The simple fact is, I like to design websites. I like everything from art directing the layout to actually coding the backend. This explains why I really enjoy the initial process of creating a website, but get bored with maintaining one. Take for example, the previous version of this site. In January of 2009, I converted it to a blog. After several months I lost the drive to post new content because I was simply plugging text into a design template. My role with my own website went from designer to writer.
Don’t get me wrong, I understand the value and importance in generating good content. After all, without content there is little need for design. But, why does good, original content have to be dumped into a generic template when it comes to blogs? Why can’t each new blog post have a fresh new layout accompany it?
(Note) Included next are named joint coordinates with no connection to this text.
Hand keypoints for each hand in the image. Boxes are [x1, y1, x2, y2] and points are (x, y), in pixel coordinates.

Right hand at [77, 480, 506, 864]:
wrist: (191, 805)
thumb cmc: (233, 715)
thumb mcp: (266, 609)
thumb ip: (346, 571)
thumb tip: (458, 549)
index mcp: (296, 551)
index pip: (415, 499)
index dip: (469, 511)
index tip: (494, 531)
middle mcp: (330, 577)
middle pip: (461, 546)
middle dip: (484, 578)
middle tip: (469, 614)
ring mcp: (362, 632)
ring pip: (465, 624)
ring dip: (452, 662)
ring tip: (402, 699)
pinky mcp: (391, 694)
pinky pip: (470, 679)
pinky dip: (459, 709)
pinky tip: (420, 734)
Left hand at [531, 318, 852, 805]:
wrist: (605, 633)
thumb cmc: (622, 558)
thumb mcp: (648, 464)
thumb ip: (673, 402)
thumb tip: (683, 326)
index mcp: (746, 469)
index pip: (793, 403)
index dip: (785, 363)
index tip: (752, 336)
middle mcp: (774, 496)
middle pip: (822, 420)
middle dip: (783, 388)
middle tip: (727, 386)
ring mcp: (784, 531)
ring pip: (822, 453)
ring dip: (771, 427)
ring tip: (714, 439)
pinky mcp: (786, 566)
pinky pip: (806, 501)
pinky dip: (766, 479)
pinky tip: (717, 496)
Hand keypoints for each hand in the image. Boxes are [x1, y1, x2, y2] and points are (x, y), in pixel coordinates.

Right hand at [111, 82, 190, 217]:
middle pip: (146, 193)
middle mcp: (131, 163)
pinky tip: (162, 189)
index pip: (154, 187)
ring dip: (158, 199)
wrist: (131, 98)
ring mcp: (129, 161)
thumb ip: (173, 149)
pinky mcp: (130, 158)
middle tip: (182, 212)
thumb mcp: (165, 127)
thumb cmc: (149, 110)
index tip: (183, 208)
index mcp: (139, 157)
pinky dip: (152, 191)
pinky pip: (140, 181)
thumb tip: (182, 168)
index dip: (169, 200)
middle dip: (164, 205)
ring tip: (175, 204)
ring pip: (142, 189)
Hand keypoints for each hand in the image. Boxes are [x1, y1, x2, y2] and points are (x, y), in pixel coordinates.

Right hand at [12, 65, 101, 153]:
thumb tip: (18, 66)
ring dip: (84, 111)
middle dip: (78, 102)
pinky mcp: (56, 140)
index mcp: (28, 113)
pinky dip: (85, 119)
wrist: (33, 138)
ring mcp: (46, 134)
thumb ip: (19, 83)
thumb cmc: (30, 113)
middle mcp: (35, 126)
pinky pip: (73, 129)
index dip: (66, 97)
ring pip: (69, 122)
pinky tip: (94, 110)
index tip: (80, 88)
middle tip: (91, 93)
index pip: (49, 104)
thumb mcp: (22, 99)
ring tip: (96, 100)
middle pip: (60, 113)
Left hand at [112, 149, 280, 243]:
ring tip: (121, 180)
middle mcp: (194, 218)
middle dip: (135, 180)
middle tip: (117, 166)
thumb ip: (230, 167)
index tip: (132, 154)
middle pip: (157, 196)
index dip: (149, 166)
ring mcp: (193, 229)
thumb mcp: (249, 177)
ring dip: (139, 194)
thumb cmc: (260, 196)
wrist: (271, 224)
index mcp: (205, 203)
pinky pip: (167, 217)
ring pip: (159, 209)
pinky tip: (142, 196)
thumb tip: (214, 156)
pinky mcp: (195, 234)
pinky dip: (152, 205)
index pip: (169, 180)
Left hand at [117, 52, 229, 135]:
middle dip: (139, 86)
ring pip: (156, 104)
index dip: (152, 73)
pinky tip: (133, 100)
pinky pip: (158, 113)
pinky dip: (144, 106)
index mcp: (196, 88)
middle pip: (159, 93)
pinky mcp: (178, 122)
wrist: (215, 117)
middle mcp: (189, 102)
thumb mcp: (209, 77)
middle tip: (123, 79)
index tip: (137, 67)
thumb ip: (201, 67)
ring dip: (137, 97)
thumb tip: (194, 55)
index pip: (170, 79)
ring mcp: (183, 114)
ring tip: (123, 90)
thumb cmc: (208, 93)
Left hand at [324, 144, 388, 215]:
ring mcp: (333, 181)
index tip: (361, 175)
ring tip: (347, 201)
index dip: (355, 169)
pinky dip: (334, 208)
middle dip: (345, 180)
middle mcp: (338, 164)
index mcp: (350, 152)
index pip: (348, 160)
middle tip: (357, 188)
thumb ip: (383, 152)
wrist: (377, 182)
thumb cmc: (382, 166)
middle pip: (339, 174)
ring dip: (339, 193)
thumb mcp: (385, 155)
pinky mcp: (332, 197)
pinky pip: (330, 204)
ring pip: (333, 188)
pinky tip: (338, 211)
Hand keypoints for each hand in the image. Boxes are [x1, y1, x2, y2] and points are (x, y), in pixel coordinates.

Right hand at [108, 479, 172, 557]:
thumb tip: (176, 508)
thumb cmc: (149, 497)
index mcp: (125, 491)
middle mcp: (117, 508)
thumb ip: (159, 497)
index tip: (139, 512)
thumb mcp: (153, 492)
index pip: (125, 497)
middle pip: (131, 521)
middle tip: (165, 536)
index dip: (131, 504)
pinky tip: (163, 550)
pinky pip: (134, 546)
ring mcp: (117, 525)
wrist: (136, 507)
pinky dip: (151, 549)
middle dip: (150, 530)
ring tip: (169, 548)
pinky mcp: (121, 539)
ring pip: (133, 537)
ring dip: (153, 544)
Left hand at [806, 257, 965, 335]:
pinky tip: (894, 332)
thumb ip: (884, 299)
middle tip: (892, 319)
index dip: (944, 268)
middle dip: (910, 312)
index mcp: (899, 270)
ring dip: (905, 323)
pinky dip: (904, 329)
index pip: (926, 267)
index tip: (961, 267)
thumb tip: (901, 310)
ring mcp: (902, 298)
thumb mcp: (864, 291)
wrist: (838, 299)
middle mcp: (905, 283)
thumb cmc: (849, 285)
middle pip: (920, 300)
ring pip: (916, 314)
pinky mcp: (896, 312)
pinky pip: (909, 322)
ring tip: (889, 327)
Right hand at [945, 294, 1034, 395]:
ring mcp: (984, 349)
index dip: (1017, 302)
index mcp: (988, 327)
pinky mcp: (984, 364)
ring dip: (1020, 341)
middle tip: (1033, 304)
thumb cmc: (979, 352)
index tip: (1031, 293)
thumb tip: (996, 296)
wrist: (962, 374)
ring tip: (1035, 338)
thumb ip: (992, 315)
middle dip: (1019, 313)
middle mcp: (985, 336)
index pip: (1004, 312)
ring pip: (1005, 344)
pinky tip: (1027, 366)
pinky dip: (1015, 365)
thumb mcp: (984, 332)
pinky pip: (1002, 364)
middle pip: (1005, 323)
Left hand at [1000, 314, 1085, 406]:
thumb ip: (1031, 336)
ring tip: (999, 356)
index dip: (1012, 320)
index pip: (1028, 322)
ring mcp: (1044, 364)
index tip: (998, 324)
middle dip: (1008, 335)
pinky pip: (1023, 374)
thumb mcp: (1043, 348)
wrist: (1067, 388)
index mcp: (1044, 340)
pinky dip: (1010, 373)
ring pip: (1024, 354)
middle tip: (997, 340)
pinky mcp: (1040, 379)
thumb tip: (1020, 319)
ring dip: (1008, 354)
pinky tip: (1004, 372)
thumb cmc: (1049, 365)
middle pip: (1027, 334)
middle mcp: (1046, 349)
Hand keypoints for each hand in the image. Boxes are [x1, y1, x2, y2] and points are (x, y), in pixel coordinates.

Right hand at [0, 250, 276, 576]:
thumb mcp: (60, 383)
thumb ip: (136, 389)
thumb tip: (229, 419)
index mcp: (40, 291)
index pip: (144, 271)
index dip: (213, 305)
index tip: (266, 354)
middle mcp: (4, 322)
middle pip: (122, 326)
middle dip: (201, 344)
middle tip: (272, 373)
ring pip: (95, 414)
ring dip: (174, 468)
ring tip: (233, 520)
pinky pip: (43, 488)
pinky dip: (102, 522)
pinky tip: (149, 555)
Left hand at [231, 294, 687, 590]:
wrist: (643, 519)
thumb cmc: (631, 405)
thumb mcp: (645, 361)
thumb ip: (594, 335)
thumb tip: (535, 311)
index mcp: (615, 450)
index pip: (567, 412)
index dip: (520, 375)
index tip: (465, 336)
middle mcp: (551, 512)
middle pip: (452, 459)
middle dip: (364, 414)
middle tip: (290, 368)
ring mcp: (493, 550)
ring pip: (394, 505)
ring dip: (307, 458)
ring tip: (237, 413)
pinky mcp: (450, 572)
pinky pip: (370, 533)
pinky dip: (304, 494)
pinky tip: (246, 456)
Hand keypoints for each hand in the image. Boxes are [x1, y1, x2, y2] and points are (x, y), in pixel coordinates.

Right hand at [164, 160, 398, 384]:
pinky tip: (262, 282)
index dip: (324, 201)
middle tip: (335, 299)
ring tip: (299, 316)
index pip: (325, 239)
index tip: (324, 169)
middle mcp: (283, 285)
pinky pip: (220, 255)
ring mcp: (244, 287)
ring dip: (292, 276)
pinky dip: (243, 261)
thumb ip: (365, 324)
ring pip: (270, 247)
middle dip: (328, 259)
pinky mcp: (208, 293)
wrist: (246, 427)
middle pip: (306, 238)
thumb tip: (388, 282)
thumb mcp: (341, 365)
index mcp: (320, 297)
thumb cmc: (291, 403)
If you look at websites such as Apple and Nike, the content of each page is married to an appropriate layout. Content and design are one. But when you look at websites that revolve around articles or blog posts, such as CNN, Smashing Magazine, or The Ministry of Type, the design template reigns supreme. This raises a big question. Can art direction even attempt to keep up with the speed at which content is generated?
There are a few sites and designers that have dared to experiment with this concept. Jason Santa Maria, a web designer out of Brooklyn, has created a new layout for each new post on his site since June of 2008. Travis Gertz and The Bold Italic both have systems in place that allow for each of their articles to have a unique design.
Although creating a unique layout for every new post or article within a site may not always be feasible, for some sites it is proving to be a new approach to online publishing. For the designer who thrives on creating new layouts, this idea is both exciting and refreshing. I’m looking forward to getting in on the fun.